My life, a path

Bulletin July 1998 | Text: Hubert von Goisern

He basically feels at home wherever there are mountains: songwriter Hubert von Goisern

Hubert von Goisern’s views on giving, walking, experiencing nature and the associated
interaction with his artistic creativity.

Hubert von Goisern

My life is and always has been movement, change. I have always travelled the world, become acquainted with many individuals, peoples and landscapes. That was always very important to me! For through travelling, you get a much more objective picture of your innermost self, and also of the in the environment in which you have grown up, which you call your homeland.

Wherever I have been, I have tried to have contact with nature, to soak it up. For nature makes my life beautiful and worth living. And to experience it fully and completely seems to me to be a good opportunity of approach for the feeling and thinking of people living in a certain landscape. For people are shaped by the landscape! And, what is important for my artistic creativity, is that the landscape shapes the music of the people and their form of expression.

I basically feel at home wherever there are mountains. Whether in Canada, the Philippines or in Nepal, when I haven’t seen mountains for a long time, I always feel somehow uprooted. But the landscape in which you have grown up is especially shaping. It is a privilege for me to have been born into one of the most sensational mountain landscapes in the world - into this inner Salzkammergut. It still gives me strength today, I still draw on the first 22 years of my life, which I spent there. In our engineered world, in which, it seems to me, only the measurable has grown, it lets me win back the substance of life and helps me to "recharge my batteries".

But to really experience a landscape with all senses, to be able to soak it up, you must "indulge" therein, know it inside out and take time for it. A long summer mountain walk often must have begun before sunrise in order to avoid the heat of the day a little. I must also force myself to get up very early, perhaps at four in the morning. I must adjust myself physically and mentally totally to what the route will demand of me.

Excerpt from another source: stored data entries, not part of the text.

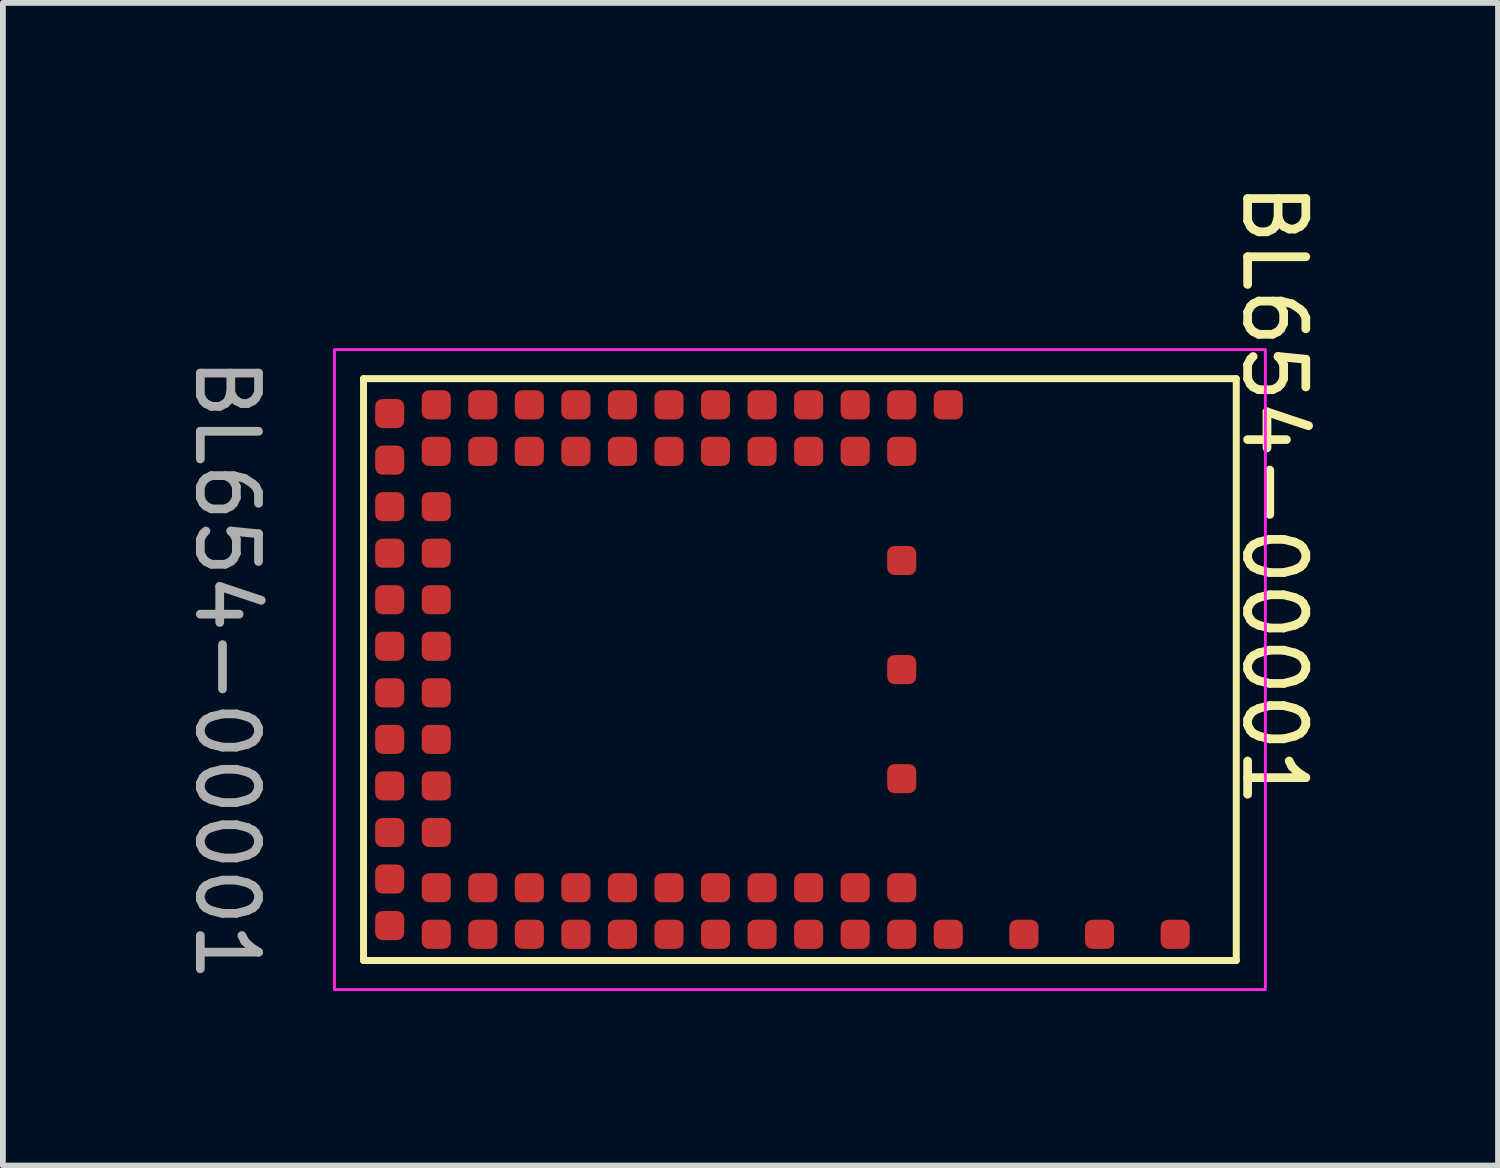
<source format=kicad_pcb>
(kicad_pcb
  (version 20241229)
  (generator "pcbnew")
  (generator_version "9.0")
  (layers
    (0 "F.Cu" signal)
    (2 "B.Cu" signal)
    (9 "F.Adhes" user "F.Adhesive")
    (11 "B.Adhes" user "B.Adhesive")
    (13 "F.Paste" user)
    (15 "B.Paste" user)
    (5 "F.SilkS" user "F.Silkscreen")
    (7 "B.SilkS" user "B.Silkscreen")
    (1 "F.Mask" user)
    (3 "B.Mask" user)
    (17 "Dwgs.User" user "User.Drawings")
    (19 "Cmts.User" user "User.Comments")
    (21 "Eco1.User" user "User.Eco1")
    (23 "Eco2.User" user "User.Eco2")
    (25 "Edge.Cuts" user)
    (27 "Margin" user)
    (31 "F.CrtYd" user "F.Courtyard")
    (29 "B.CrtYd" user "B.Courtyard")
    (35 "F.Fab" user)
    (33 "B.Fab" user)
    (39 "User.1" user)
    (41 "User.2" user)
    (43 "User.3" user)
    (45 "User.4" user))
  (footprint "BL654-00001"
    (layer "F.Cu")
    (at 10.698 8.458)
    (property "Reference" "BL654-00001" (at 8.15 -3 270) (unlocked yes) (layer "F.SilkS") (effects (font (size 1 1) (thickness 0.15))))
    (attr smd)
    (fp_line (start -7.5 -5) (end 7.5 -5) (stroke (width 0.12) (type solid)) (layer "F.SilkS"))
    (fp_line (start -7.5 5) (end -7.5 -5) (stroke (width 0.12) (type solid)) (layer "F.SilkS"))
    (fp_line (start 7.5 -5) (end 7.5 5) (stroke (width 0.12) (type solid)) (layer "F.SilkS"))
    (fp_line (start 7.5 5) (end -7.5 5) (stroke (width 0.12) (type solid)) (layer "F.SilkS"))
    (fp_rect (start -8 -5.5) (end 8 5.5) (stroke (width 0.05) (type default)) (fill no) (layer "F.CrtYd"))
    (fp_text user "${REFERENCE}" (at -9.85 0 270) (unlocked yes) (layer "F.Fab") (effects (font (size 1 1) (thickness 0.15))))
    (pad "0" smd roundrect (at 2.55 4.55) (size 0.5 0.5) (layers "F.Cu" "F.Mask" "F.Paste") (roundrect_rratio 0.25))
    (pad "1" smd roundrect (at 1.75 4.55) (size 0.5 0.5) (layers "F.Cu" "F.Mask" "F.Paste") (roundrect_rratio 0.25))
    (pad "2" smd roundrect (at 1.75 3.75) (size 0.5 0.5) (layers "F.Cu" "F.Mask" "F.Paste") (roundrect_rratio 0.25))
    (pad "3" smd roundrect (at 0.95 4.55) (size 0.5 0.5) (layers "F.Cu" "F.Mask" "F.Paste") (roundrect_rratio 0.25))
    (pad "4" smd roundrect (at 0.95 3.75) (size 0.5 0.5) (layers "F.Cu" "F.Mask" "F.Paste") (roundrect_rratio 0.25))
    (pad "5" smd roundrect (at 0.15 4.55) (size 0.5 0.5) (layers "F.Cu" "F.Mask" "F.Paste") (roundrect_rratio 0.25))
    (pad "6" smd roundrect (at 0.15 3.75) (size 0.5 0.5) (layers "F.Cu" "F.Mask" "F.Paste") (roundrect_rratio 0.25))
    (pad "7" smd roundrect (at -0.65 4.55) (size 0.5 0.5) (layers "F.Cu" "F.Mask" "F.Paste") (roundrect_rratio 0.25))
    (pad "8" smd roundrect (at -0.65 3.75) (size 0.5 0.5) (layers "F.Cu" "F.Mask" "F.Paste") (roundrect_rratio 0.25))
    (pad "9" smd roundrect (at -1.45 4.55) (size 0.5 0.5) (layers "F.Cu" "F.Mask" "F.Paste") (roundrect_rratio 0.25))
    (pad "10" smd roundrect (at -1.45 3.75) (size 0.5 0.5) (layers "F.Cu" "F.Mask" "F.Paste") (roundrect_rratio 0.25))
    (pad "11" smd roundrect (at -2.25 4.55) (size 0.5 0.5) (layers "F.Cu" "F.Mask" "F.Paste") (roundrect_rratio 0.25))
    (pad "12" smd roundrect (at -2.25 3.75) (size 0.5 0.5) (layers "F.Cu" "F.Mask" "F.Paste") (roundrect_rratio 0.25))
    (pad "13" smd roundrect (at -3.05 4.55) (size 0.5 0.5) (layers "F.Cu" "F.Mask" "F.Paste") (roundrect_rratio 0.25))
    (pad "14" smd roundrect (at -3.05 3.75) (size 0.5 0.5) (layers "F.Cu" "F.Mask" "F.Paste") (roundrect_rratio 0.25))
    (pad "15" smd roundrect (at -3.85 4.55) (size 0.5 0.5) (layers "F.Cu" "F.Mask" "F.Paste") (roundrect_rratio 0.25))
    (pad "16" smd roundrect (at -3.85 3.75) (size 0.5 0.5) (layers "F.Cu" "F.Mask" "F.Paste") (roundrect_rratio 0.25))
    (pad "17" smd roundrect (at -4.65 4.55) (size 0.5 0.5) (layers "F.Cu" "F.Mask" "F.Paste") (roundrect_rratio 0.25))
    (pad "18" smd roundrect (at -4.65 3.75) (size 0.5 0.5) (layers "F.Cu" "F.Mask" "F.Paste") (roundrect_rratio 0.25))
    (pad "19" smd roundrect (at -5.45 4.55) (size 0.5 0.5) (layers "F.Cu" "F.Mask" "F.Paste") (roundrect_rratio 0.25))
    (pad "20" smd roundrect (at -5.45 3.75) (size 0.5 0.5) (layers "F.Cu" "F.Mask" "F.Paste") (roundrect_rratio 0.25))
    (pad "21" smd roundrect (at -6.25 4.55) (size 0.5 0.5) (layers "F.Cu" "F.Mask" "F.Paste") (roundrect_rratio 0.25))
    (pad "22" smd roundrect (at -6.25 3.75) (size 0.5 0.5) (layers "F.Cu" "F.Mask" "F.Paste") (roundrect_rratio 0.25))
    (pad "23" smd roundrect (at -7.05 4.4) (size 0.5 0.5) (layers "F.Cu" "F.Mask" "F.Paste") (roundrect_rratio 0.25))
    (pad "24" smd roundrect (at -7.05 3.6) (size 0.5 0.5) (layers "F.Cu" "F.Mask" "F.Paste") (roundrect_rratio 0.25))
    (pad "25" smd roundrect (at -7.05 2.8) (size 0.5 0.5) (layers "F.Cu" "F.Mask" "F.Paste") (roundrect_rratio 0.25))
    (pad "26" smd roundrect (at -6.25 2.8) (size 0.5 0.5) (layers "F.Cu" "F.Mask" "F.Paste") (roundrect_rratio 0.25))
    (pad "27" smd roundrect (at -7.05 2) (size 0.5 0.5) (layers "F.Cu" "F.Mask" "F.Paste") (roundrect_rratio 0.25))
    (pad "28" smd roundrect (at -6.25 2) (size 0.5 0.5) (layers "F.Cu" "F.Mask" "F.Paste") (roundrect_rratio 0.25))
    (pad "29" smd roundrect (at -7.05 1.2) (size 0.5 0.5) (layers "F.Cu" "F.Mask" "F.Paste") (roundrect_rratio 0.25))
    (pad "30" smd roundrect (at -6.25 1.2) (size 0.5 0.5) (layers "F.Cu" "F.Mask" "F.Paste") (roundrect_rratio 0.25))
    (pad "31" smd roundrect (at -7.05 0.4) (size 0.5 0.5) (layers "F.Cu" "F.Mask" "F.Paste") (roundrect_rratio 0.25))
    (pad "32" smd roundrect (at -6.25 0.4) (size 0.5 0.5) (layers "F.Cu" "F.Mask" "F.Paste") (roundrect_rratio 0.25))
    (pad "33" smd roundrect (at -7.05 -0.4) (size 0.5 0.5) (layers "F.Cu" "F.Mask" "F.Paste") (roundrect_rratio 0.25))
    (pad "34" smd roundrect (at -6.25 -0.4) (size 0.5 0.5) (layers "F.Cu" "F.Mask" "F.Paste") (roundrect_rratio 0.25))
    (pad "35" smd roundrect (at -7.05 -1.2) (size 0.5 0.5) (layers "F.Cu" "F.Mask" "F.Paste") (roundrect_rratio 0.25))
    (pad "36" smd roundrect (at -6.25 -1.2) (size 0.5 0.5) (layers "F.Cu" "F.Mask" "F.Paste") (roundrect_rratio 0.25))
    (pad "37" smd roundrect (at -7.05 -2) (size 0.5 0.5) (layers "F.Cu" "F.Mask" "F.Paste") (roundrect_rratio 0.25))
    (pad "38" smd roundrect (at -6.25 -2) (size 0.5 0.5) (layers "F.Cu" "F.Mask" "F.Paste") (roundrect_rratio 0.25))
    (pad "39" smd roundrect (at -7.05 -2.8) (size 0.5 0.5) (layers "F.Cu" "F.Mask" "F.Paste") (roundrect_rratio 0.25))
    (pad "40" smd roundrect (at -6.25 -2.8) (size 0.5 0.5) (layers "F.Cu" "F.Mask" "F.Paste") (roundrect_rratio 0.25))
    (pad "41" smd roundrect (at -7.05 -3.6) (size 0.5 0.5) (layers "F.Cu" "F.Mask" "F.Paste") (roundrect_rratio 0.25))
    (pad "42" smd roundrect (at -7.05 -4.4) (size 0.5 0.5) (layers "F.Cu" "F.Mask" "F.Paste") (roundrect_rratio 0.25))
    (pad "43" smd roundrect (at -6.25 -4.55) (size 0.5 0.5) (layers "F.Cu" "F.Mask" "F.Paste") (roundrect_rratio 0.25))
    (pad "44" smd roundrect (at -6.25 -3.75) (size 0.5 0.5) (layers "F.Cu" "F.Mask" "F.Paste") (roundrect_rratio 0.25))
    (pad "45" smd roundrect (at -5.45 -4.55) (size 0.5 0.5) (layers "F.Cu" "F.Mask" "F.Paste") (roundrect_rratio 0.25))
    (pad "46" smd roundrect (at -5.45 -3.75) (size 0.5 0.5) (layers "F.Cu" "F.Mask" "F.Paste") (roundrect_rratio 0.25))
    (pad "47" smd roundrect (at -4.65 -4.55) (size 0.5 0.5) (layers "F.Cu" "F.Mask" "F.Paste") (roundrect_rratio 0.25))
    (pad "48" smd roundrect (at -4.65 -3.75) (size 0.5 0.5) (layers "F.Cu" "F.Mask" "F.Paste") (roundrect_rratio 0.25))
    (pad "49" smd roundrect (at -3.85 -4.55) (size 0.5 0.5) (layers "F.Cu" "F.Mask" "F.Paste") (roundrect_rratio 0.25))
    (pad "50" smd roundrect (at -3.85 -3.75) (size 0.5 0.5) (layers "F.Cu" "F.Mask" "F.Paste") (roundrect_rratio 0.25))
    (pad "51" smd roundrect (at -3.05 -4.55) (size 0.5 0.5) (layers "F.Cu" "F.Mask" "F.Paste") (roundrect_rratio 0.25))
    (pad "52" smd roundrect (at -3.05 -3.75) (size 0.5 0.5) (layers "F.Cu" "F.Mask" "F.Paste") (roundrect_rratio 0.25))
    (pad "53" smd roundrect (at -2.25 -4.55) (size 0.5 0.5) (layers "F.Cu" "F.Mask" "F.Paste") (roundrect_rratio 0.25))
    (pad "54" smd roundrect (at -2.25 -3.75) (size 0.5 0.5) (layers "F.Cu" "F.Mask" "F.Paste") (roundrect_rratio 0.25))
    (pad "55" smd roundrect (at -1.45 -4.55) (size 0.5 0.5) (layers "F.Cu" "F.Mask" "F.Paste") (roundrect_rratio 0.25))
    (pad "56" smd roundrect (at -1.45 -3.75) (size 0.5 0.5) (layers "F.Cu" "F.Mask" "F.Paste") (roundrect_rratio 0.25))
    (pad "57" smd roundrect (at -0.65 -4.55) (size 0.5 0.5) (layers "F.Cu" "F.Mask" "F.Paste") (roundrect_rratio 0.25))
    (pad "58" smd roundrect (at -0.65 -3.75) (size 0.5 0.5) (layers "F.Cu" "F.Mask" "F.Paste") (roundrect_rratio 0.25))
    (pad "59" smd roundrect (at 0.15 -4.55) (size 0.5 0.5) (layers "F.Cu" "F.Mask" "F.Paste") (roundrect_rratio 0.25))
    (pad "60" smd roundrect (at 0.15 -3.75) (size 0.5 0.5) (layers "F.Cu" "F.Mask" "F.Paste") (roundrect_rratio 0.25))
    (pad "61" smd roundrect (at 0.95 -4.55) (size 0.5 0.5) (layers "F.Cu" "F.Mask" "F.Paste") (roundrect_rratio 0.25))
    (pad "62" smd roundrect (at 0.95 -3.75) (size 0.5 0.5) (layers "F.Cu" "F.Mask" "F.Paste") (roundrect_rratio 0.25))
    (pad "63" smd roundrect (at 1.75 -4.55) (size 0.5 0.5) (layers "F.Cu" "F.Mask" "F.Paste") (roundrect_rratio 0.25))
    (pad "64" smd roundrect (at 1.75 -3.75) (size 0.5 0.5) (layers "F.Cu" "F.Mask" "F.Paste") (roundrect_rratio 0.25))
    (pad "65" smd roundrect (at 2.55 -4.55) (size 0.5 0.5) (layers "F.Cu" "F.Mask" "F.Paste") (roundrect_rratio 0.25))
    (pad "66" smd roundrect (at 3.85 4.55) (size 0.5 0.5) (layers "F.Cu" "F.Mask" "F.Paste") (roundrect_rratio 0.25))
    (pad "67" smd roundrect (at 5.15 4.55) (size 0.5 0.5) (layers "F.Cu" "F.Mask" "F.Paste") (roundrect_rratio 0.25))
    (pad "68" smd roundrect (at 6.45 4.55) (size 0.5 0.5) (layers "F.Cu" "F.Mask" "F.Paste") (roundrect_rratio 0.25))
    (pad "69" smd roundrect (at 1.75 -1.875) (size 0.5 0.5) (layers "F.Cu" "F.Mask" "F.Paste") (roundrect_rratio 0.25))
    (pad "70" smd roundrect (at 1.75 0) (size 0.5 0.5) (layers "F.Cu" "F.Mask" "F.Paste") (roundrect_rratio 0.25))
    (pad "71" smd roundrect (at 1.75 1.875) (size 0.5 0.5) (layers "F.Cu" "F.Mask" "F.Paste") (roundrect_rratio 0.25))
    (zone (net_name "") (layers "F.Cu" "B.Cu") (name "keep out top") (hatch full 0.508) (connect_pads) (min_thickness 0.254) (filled_areas_thickness no) (keepout (tracks not_allowed) (vias not_allowed) (pads not_allowed) (copperpour not_allowed) (footprints allowed)) (placement (enabled no)) (fill) (polygon (pts (xy 18.198 12.758) (xy 13.498 12.758) (xy 12.698 12.758) (xy 12.698 4.158) (xy 13.498 4.158) (xy 13.498 3.508) (xy 18.198 3.508)))))
  (gr_rect
    (start -3 -3)
    (end 22.697 16.983)
    (stroke (width 0.1) (type default))
    (fill no)
    (layer "Edge.Cuts")))
</source>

When several hours of the route have been done and the sun rises, all the senses are already sharpened in order to soak up the vast number of impressions: the lush green of the mountain pasture or the crunch of the rock under foot, the quiet babbling of the nearby spring, the tweeting of the birds in the trees, the breath of the wind on your skin. The altered sound of your voice in the echo. The ascent is perhaps sweat-inducing; you feel your lungs working, you feel your whole body. Afterwards I will feel tired, but cleansed within.

Little by little you "find" your step. Large distances and constant climbs are now mastered almost automatically. Now the head is no longer occupied with walking; now the spirit is free to absorb impressions from the landscape, free for inspiration, free to merge this with the new sensory impressions, to form something new from it.

And walking also frees you from the constant distractions of our hectic time. Even when I go walking with friends, there's not much talking. Each person is with himself and occupied with nature. Only during the rest is what has been experienced spoken of, impressions exchanged. When you set off without accompaniment, you nevertheless seldom feel lonely; and if you do, then it even helps you to free your head more easily of all negative factors.

In nature, and especially in the mountains, I find all atmospheres and changes as in life. Many people in the city have lost the connection to time, or have set themselves totally different timescales. Here outside I still feel what will be and what has passed again very keenly. The basis for many of my songs (e.g. Heast as nit, Wieder Hoam, Weit, weit weg and Goisern) is quite certainly to be found in the greening-up and blossoming of the landscape in spring, the colouring and falling of the leaves in autumn, in the frosty silence of winter, but also in the meetings, repeated over long periods of time, with native "originals", which almost belong to the landscape themselves.

Walking, or rather, hiking is also to do with freedom and being free as far as I am concerned. Being able to "walk" where you want is closely connected to being able to "follow your visions and ideas" when walking and this again is connected to "being able to freely say what you want". A connection that was especially clear to me in the so illiberal Tibet.

My fascination with nature has probably also indirectly promoted my stage career. It is very logical that you want to communicate the impressions that move you, that you also want to tell other people, let them participate. And I can simply best express my feelings and experiences with music. The stage has become my nature, so to speak! And I have always "indulged" in this.